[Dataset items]
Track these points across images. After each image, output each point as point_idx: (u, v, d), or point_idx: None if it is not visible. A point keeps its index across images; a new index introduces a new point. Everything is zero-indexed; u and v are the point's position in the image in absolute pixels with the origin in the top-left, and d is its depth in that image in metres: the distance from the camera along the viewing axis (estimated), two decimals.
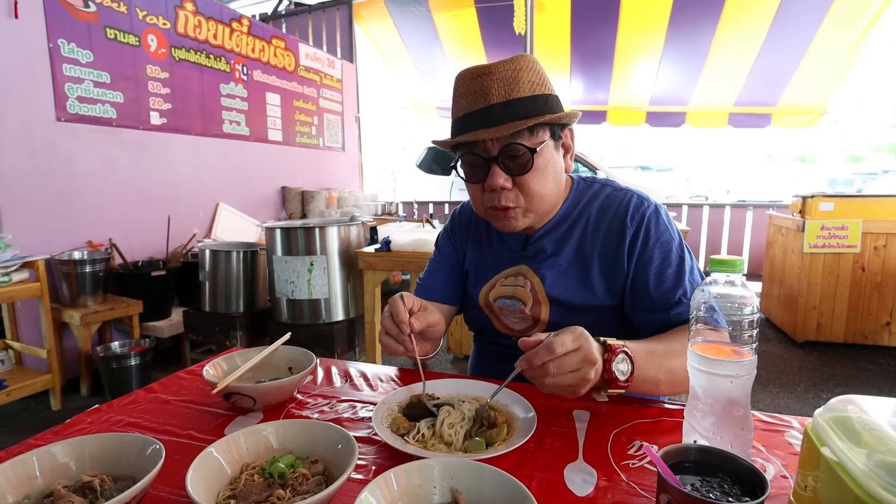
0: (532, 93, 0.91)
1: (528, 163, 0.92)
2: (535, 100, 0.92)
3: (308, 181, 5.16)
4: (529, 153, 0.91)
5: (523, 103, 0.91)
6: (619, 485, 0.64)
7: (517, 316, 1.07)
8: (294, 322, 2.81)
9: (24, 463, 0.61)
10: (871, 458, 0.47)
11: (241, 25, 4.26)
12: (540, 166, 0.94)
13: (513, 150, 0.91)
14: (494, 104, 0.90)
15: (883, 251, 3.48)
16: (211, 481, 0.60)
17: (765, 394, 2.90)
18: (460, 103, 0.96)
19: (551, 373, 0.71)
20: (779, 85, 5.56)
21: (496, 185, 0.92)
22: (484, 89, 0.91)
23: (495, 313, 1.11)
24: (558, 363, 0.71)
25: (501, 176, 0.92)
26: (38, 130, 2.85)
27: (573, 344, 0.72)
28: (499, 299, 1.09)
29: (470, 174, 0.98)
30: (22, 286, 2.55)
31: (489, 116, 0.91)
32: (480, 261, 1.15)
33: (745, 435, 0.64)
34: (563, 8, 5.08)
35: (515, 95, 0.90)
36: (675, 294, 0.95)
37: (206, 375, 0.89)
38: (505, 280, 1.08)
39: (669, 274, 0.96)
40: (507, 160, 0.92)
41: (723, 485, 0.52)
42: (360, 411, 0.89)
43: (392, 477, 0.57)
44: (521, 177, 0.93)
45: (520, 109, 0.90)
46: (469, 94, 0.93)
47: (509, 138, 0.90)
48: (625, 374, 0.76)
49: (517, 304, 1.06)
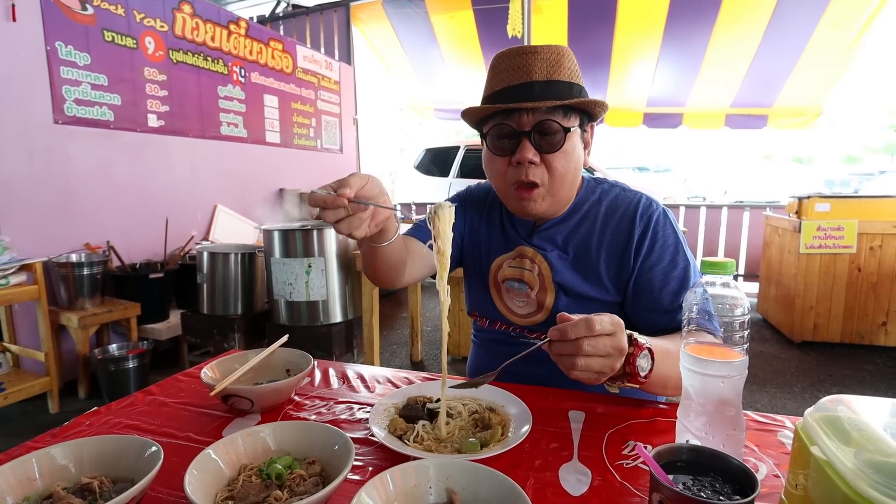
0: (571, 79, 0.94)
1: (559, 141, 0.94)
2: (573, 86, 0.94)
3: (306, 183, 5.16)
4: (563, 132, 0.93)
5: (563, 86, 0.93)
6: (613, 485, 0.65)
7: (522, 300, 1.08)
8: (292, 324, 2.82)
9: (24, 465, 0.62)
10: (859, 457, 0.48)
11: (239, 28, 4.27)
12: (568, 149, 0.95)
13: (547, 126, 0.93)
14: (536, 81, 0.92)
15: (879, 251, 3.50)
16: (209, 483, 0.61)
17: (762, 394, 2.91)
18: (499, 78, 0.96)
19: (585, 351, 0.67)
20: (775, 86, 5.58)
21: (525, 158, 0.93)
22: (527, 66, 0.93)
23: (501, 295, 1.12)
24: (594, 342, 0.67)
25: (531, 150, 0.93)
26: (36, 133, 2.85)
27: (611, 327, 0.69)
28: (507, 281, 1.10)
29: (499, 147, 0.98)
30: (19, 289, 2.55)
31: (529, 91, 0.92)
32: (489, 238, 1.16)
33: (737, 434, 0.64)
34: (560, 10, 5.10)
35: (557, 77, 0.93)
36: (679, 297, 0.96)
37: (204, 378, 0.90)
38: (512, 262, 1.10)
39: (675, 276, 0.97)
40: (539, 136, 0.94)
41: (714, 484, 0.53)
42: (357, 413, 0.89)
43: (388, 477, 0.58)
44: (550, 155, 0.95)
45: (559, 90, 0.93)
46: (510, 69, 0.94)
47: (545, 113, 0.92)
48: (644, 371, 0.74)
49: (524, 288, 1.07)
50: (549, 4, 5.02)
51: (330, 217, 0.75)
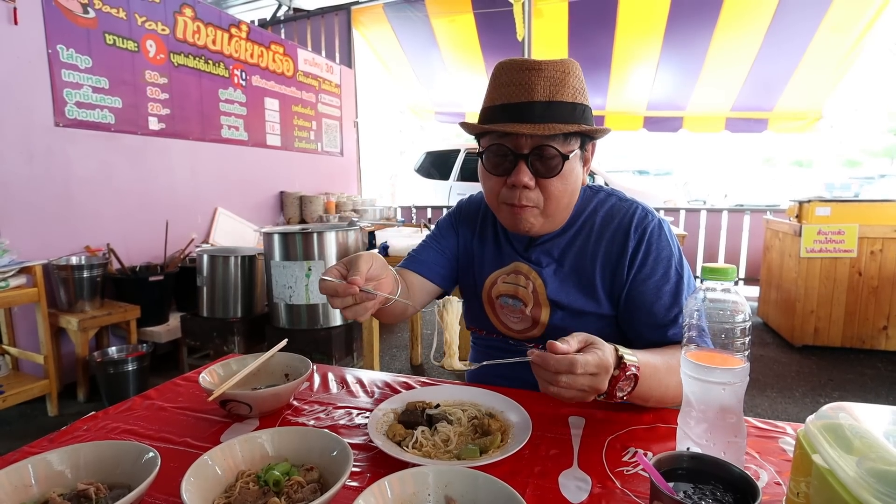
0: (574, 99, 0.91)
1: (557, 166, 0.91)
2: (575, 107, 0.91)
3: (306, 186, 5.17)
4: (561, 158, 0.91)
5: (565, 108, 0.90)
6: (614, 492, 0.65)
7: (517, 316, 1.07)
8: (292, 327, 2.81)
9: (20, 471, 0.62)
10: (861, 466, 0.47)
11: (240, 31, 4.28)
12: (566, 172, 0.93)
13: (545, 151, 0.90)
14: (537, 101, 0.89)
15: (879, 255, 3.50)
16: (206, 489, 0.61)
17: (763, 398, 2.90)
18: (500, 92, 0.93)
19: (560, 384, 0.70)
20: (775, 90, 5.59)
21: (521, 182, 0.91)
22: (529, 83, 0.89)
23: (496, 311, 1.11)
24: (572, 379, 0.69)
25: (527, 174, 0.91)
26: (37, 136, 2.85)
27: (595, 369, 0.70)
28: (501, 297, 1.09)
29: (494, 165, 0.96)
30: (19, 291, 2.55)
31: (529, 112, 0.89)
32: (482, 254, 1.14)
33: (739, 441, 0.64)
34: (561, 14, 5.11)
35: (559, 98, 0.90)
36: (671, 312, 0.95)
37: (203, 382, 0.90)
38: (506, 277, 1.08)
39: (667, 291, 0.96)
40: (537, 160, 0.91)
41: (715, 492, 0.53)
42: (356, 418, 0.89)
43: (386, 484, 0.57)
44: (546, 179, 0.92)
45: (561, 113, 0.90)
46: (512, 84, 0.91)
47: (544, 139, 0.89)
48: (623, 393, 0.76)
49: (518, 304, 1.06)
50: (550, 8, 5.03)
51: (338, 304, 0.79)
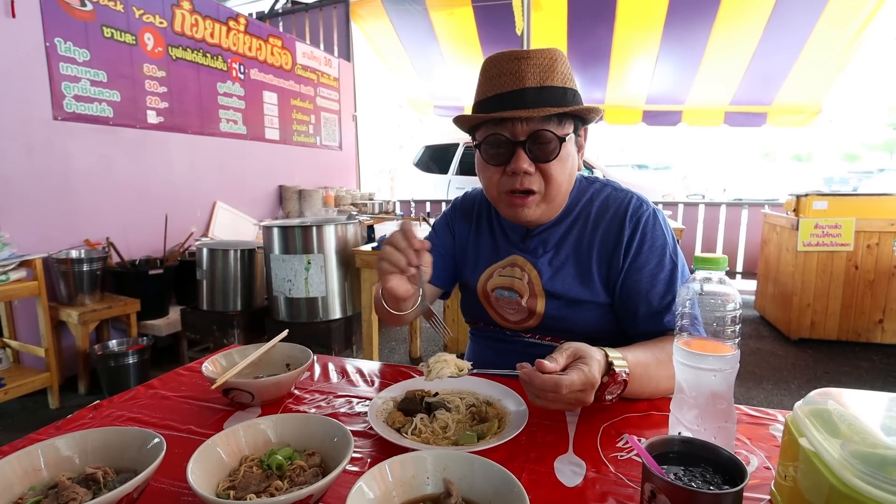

### Problem description:
Print only the lines from the first line of the data above through the one containing "48: (625, 374, 0.76)", exactly as they are, with pictures omitted.

### Result for this task:
Track these points across images. After each image, output each point as point_idx: (u, v, d), or point_idx: None if it is not visible. A point keeps its index across images; a new index introduces a new point. Everything is zero-indexed; u and v are the point's position in the image in absolute pixels with the origin in the top-left, and d is its depth in that image in metres: the distance from the camera along the viewing axis (estimated), two decimals.
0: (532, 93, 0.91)
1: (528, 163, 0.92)
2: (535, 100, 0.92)
3: (308, 181, 5.16)
4: (529, 153, 0.91)
5: (523, 103, 0.91)
6: (619, 485, 0.64)
7: (517, 316, 1.07)
8: (294, 322, 2.81)
9: (24, 463, 0.61)
10: (871, 458, 0.47)
11: (241, 25, 4.26)
12: (540, 166, 0.94)
13: (513, 150, 0.91)
14: (494, 104, 0.90)
15: (883, 251, 3.48)
16: (211, 481, 0.60)
17: (765, 394, 2.90)
18: (460, 103, 0.96)
19: (551, 373, 0.71)
20: (779, 85, 5.56)
21: (496, 185, 0.92)
22: (484, 89, 0.91)
23: (495, 313, 1.11)
24: (558, 363, 0.71)
25: (501, 176, 0.92)
26: (38, 130, 2.85)
27: (573, 344, 0.72)
28: (499, 299, 1.09)
29: (470, 174, 0.98)
30: (22, 286, 2.55)
31: (489, 116, 0.91)
32: (480, 261, 1.15)
33: (745, 435, 0.64)
34: (563, 8, 5.08)
35: (515, 95, 0.90)
36: (675, 294, 0.95)
37: (206, 375, 0.89)
38: (505, 280, 1.08)
39: (669, 274, 0.96)
40: (507, 160, 0.92)
41: (723, 485, 0.52)
42: (360, 411, 0.89)
43: (392, 477, 0.57)
44: (521, 177, 0.93)
45: (520, 109, 0.90)
46: (469, 94, 0.93)
47: (509, 138, 0.90)
48: (625, 374, 0.76)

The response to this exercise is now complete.